[TASK TO COMPLETE] When you copy the data that follows, reproduce every word exactly and leave out the images.

Records contained in a dataset:
=== Section Start ===

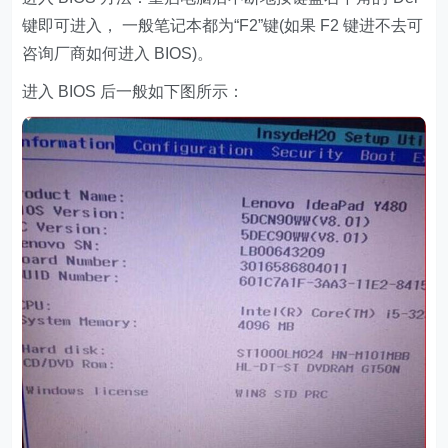
键即可进入， 一般笔记本都为“F2”键(如果 F2 键进不去可
咨询厂商如何进入 BIOS)。
进入 BIOS 后一般如下图所示：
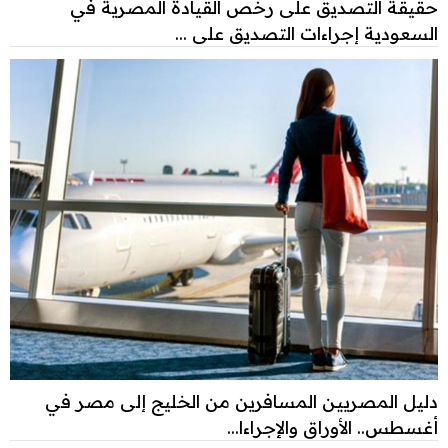
حقيقة التصديق على رخص القيادة المصرية في
السعودية إجراءات التصديق على ...
دليل المصريين المسافرين من الخليج إلى مصر في
أغسطس.. الأوراق والإجراءا...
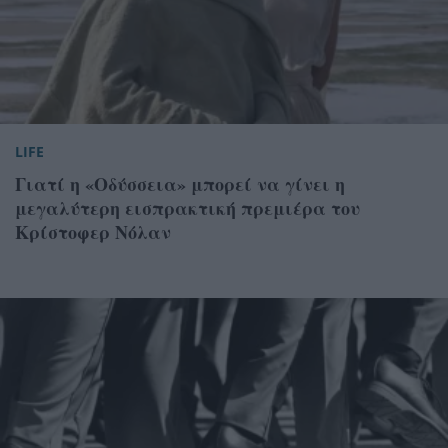
LIFE
Γιατί η «Οδύσσεια» μπορεί να γίνει η
μεγαλύτερη εισπρακτική πρεμιέρα του
Κρίστοφερ Νόλαν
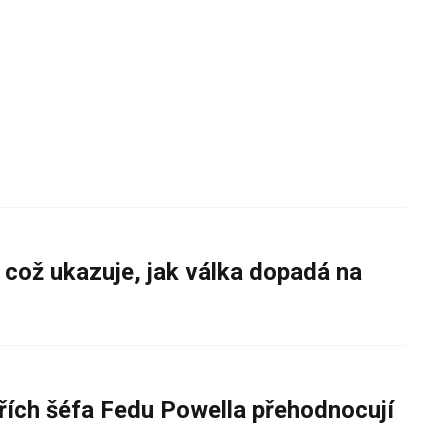
 což ukazuje, jak válka dopadá na
řích šéfa Fedu Powella přehodnocují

=== Section End ===

[EXERCISE SOLUTION]
键即可进入， 一般笔记本都为“F2”键(如果 F2 键进不去可
咨询厂商如何进入 BIOS)。
进入 BIOS 后一般如下图所示：
حقيقة التصديق على رخص القيادة المصرية في
السعودية إجراءات التصديق على ...
دليل المصريين المسافرين من الخليج إلى مصر في
أغسطس.. الأوراق والإجراءا...
LIFE
Γιατί η «Οδύσσεια» μπορεί να γίνει η
μεγαλύτερη εισπρακτική πρεμιέρα του
Κρίστοφερ Νόλαν
 což ukazuje, jak válka dopadá na
řích šéfa Fedu Powella přehodnocují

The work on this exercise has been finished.